Soon Lillian returned with a tray of refreshments: coffee, milk and sugar, a pitcher of water covered with a white linen napkin, and a plate of powdered sugar donuts.  Virginia saw my startled expression. “I told mother we had to have them,” she said mischievously. I teased her that she was as wicked as the grandmother and we laughed about the tortures she liked to put her characters through. As we chatted, Lillian hovered behind Virginia’s chair.  At one point I asked her what she thought of the novel.  “Oh, I haven’t read it,” she said. How odd! How could she not want to read it?

“She’s afraid to read it,” Virginia said. Then she told her mother we needed to talk business and Lillian withdrew.

“What do you think about a sequel to Flowers?” I began.  “Problem is, we need to do it quickly, so it can come out a year from November when Flowers is published.”

We discussed the broad outlines of what it should be: a revenge story, underpinned by the unbreakable, impossible love between Cathy and Chris. Virginia had a wicked sense of humor, and we took turns throwing out plot ideas, devising new miseries for the children to face in the outside world — illness, suicide, obsessive love, sexual transgression, and madness. We were like two teenagers having a schadenfreude party. Virginia’s imagination was one part fairy tale, one part soap opera, with a chaser of Bette Davis. After two hours, we had the outline of the sequel, and a title: Petals on the Wind.

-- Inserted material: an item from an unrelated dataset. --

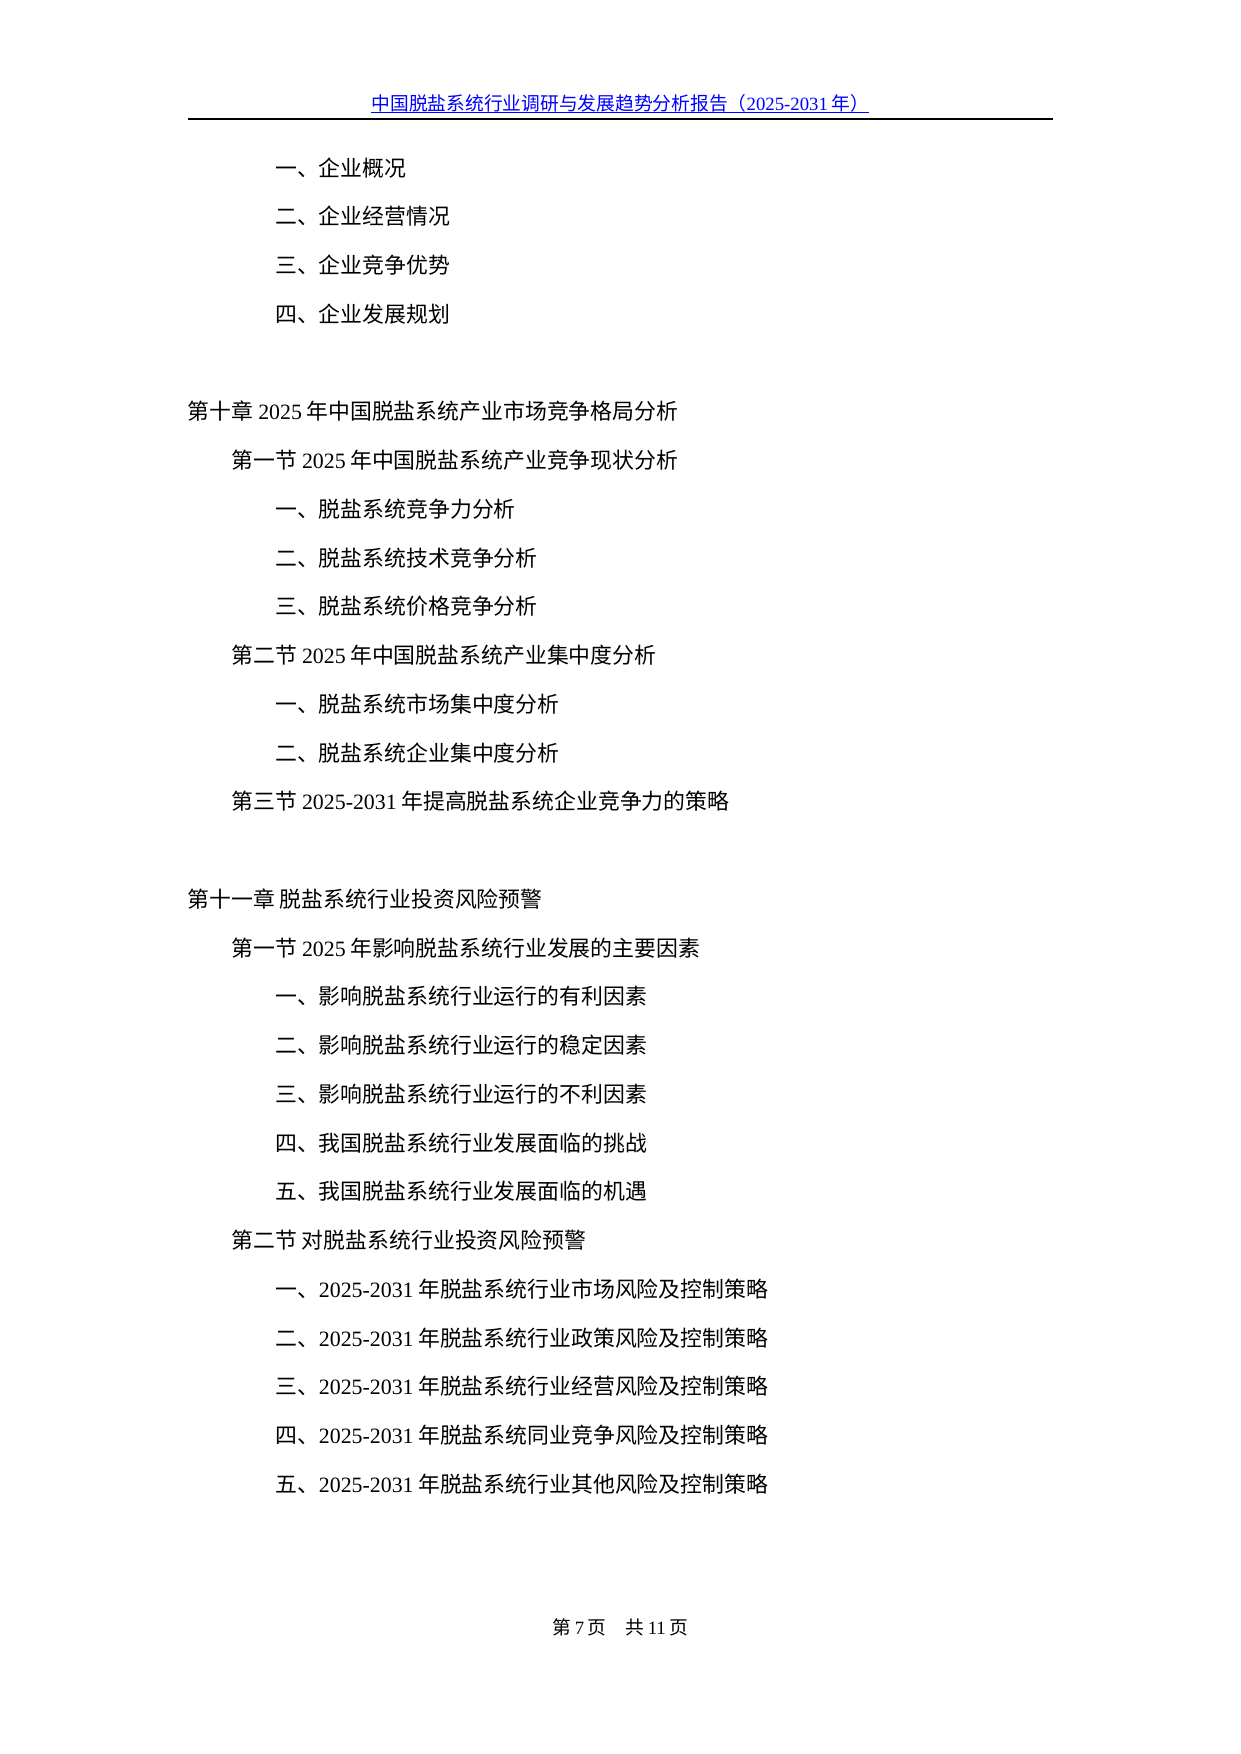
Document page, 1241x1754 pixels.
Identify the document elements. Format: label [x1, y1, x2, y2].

text [187, 150, 1053, 1499]
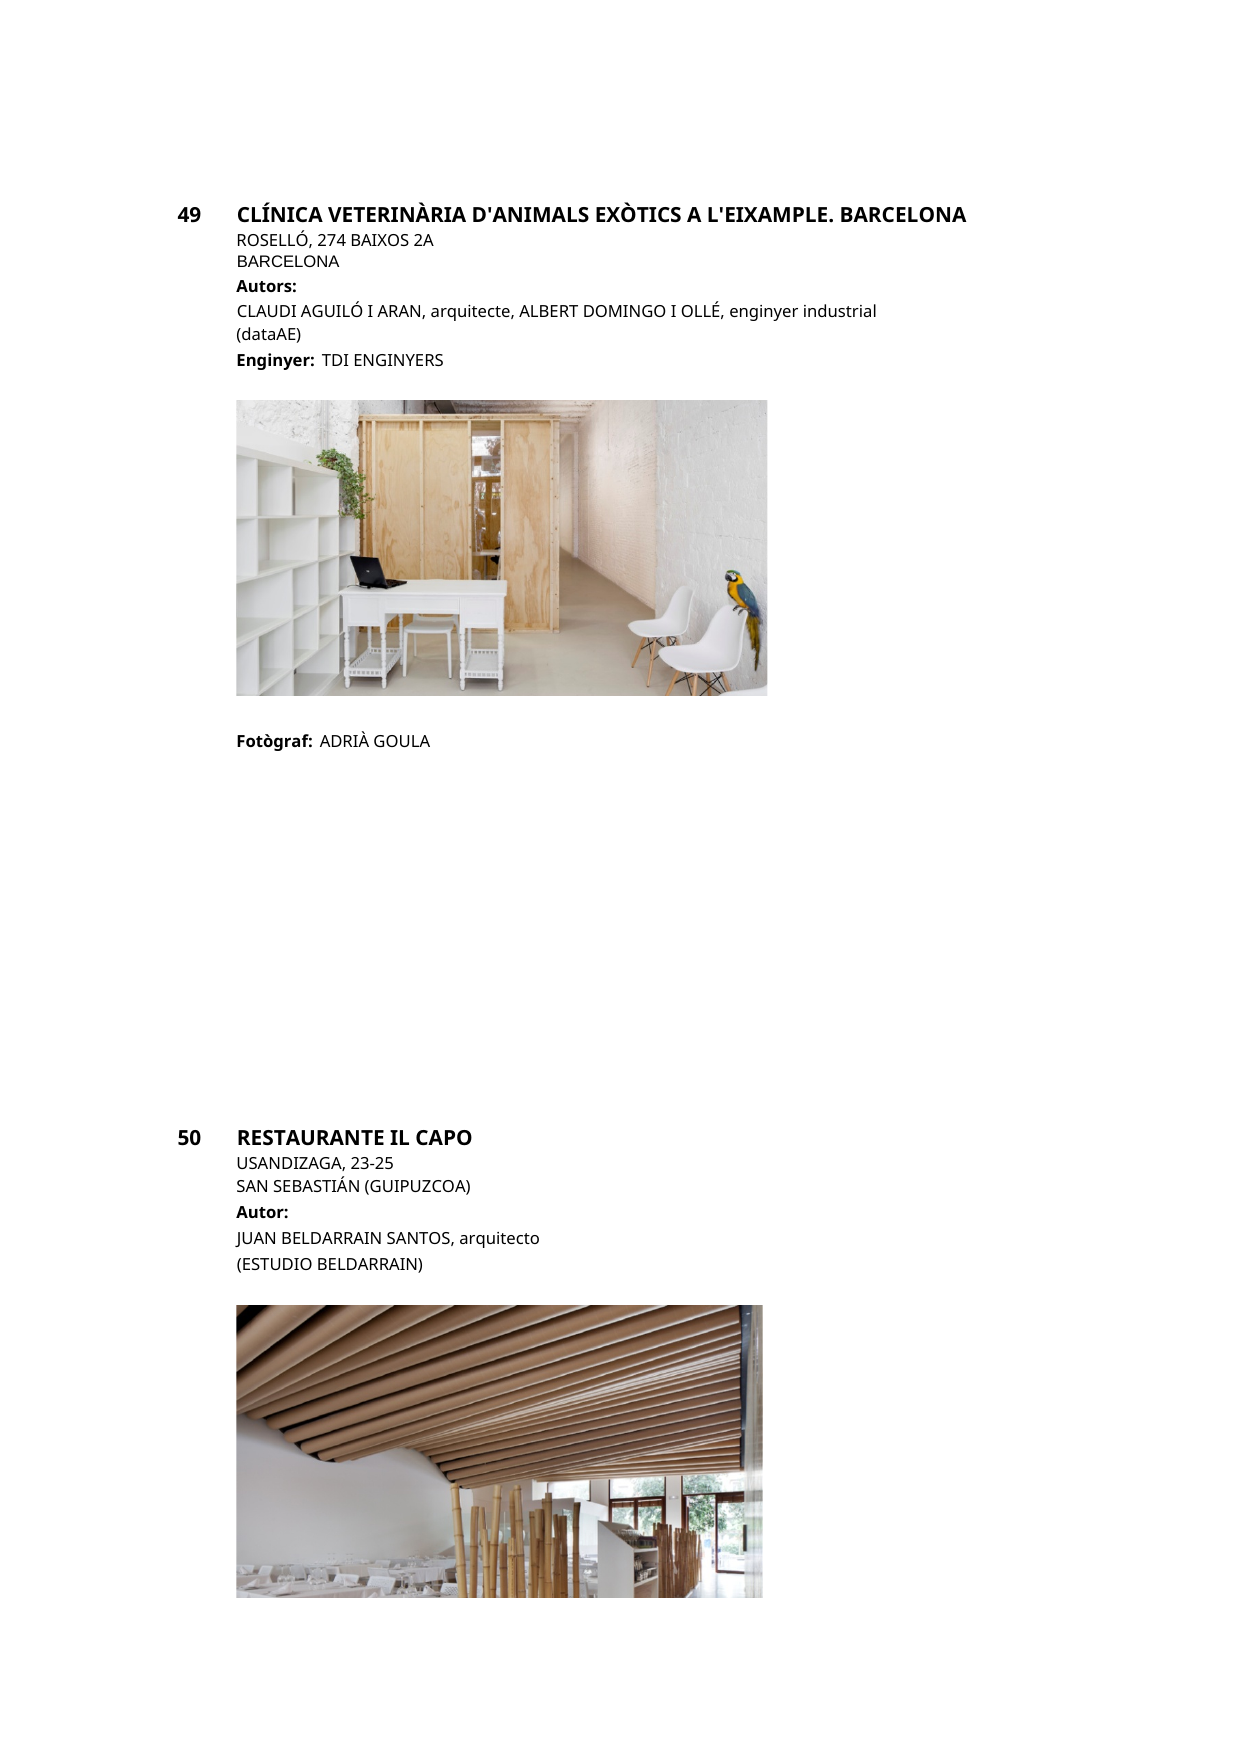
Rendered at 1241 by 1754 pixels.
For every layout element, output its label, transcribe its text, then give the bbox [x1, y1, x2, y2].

I told her the next time I came down, I’d bring Humphrey with me “I’ll have the first draft to you in October,” she assured me.  Then she smiled slyly. “But don’t tell Humphrey about the donuts.”

On the flight home, I couldn’t stop marvelling at Virginia.  She looked like a Dresden Doll and she was imprisoned in her wheelchair, completely at the mercy of her mother.  Was that seemingly sweet southern lady some sort of monster? How long had she been stuck in that wheelchair? I hadn’t asked the cause of her infirmity, nor had she volunteered any information about it.   But I now understood the uncanny power of the story. She was, in her own way, a flower in an attic. How many aspects of her novel were taken from real life,  I could only speculate, but as the years passed, and our friendship deepened and endured, I learned a great deal more about what inspired the story.

Ann Patty was the editor of all V. C. Andrews’ novels, up to and including Gates of Paradise. She is writing a memoir about her relationship with Virginia Andrews and her books.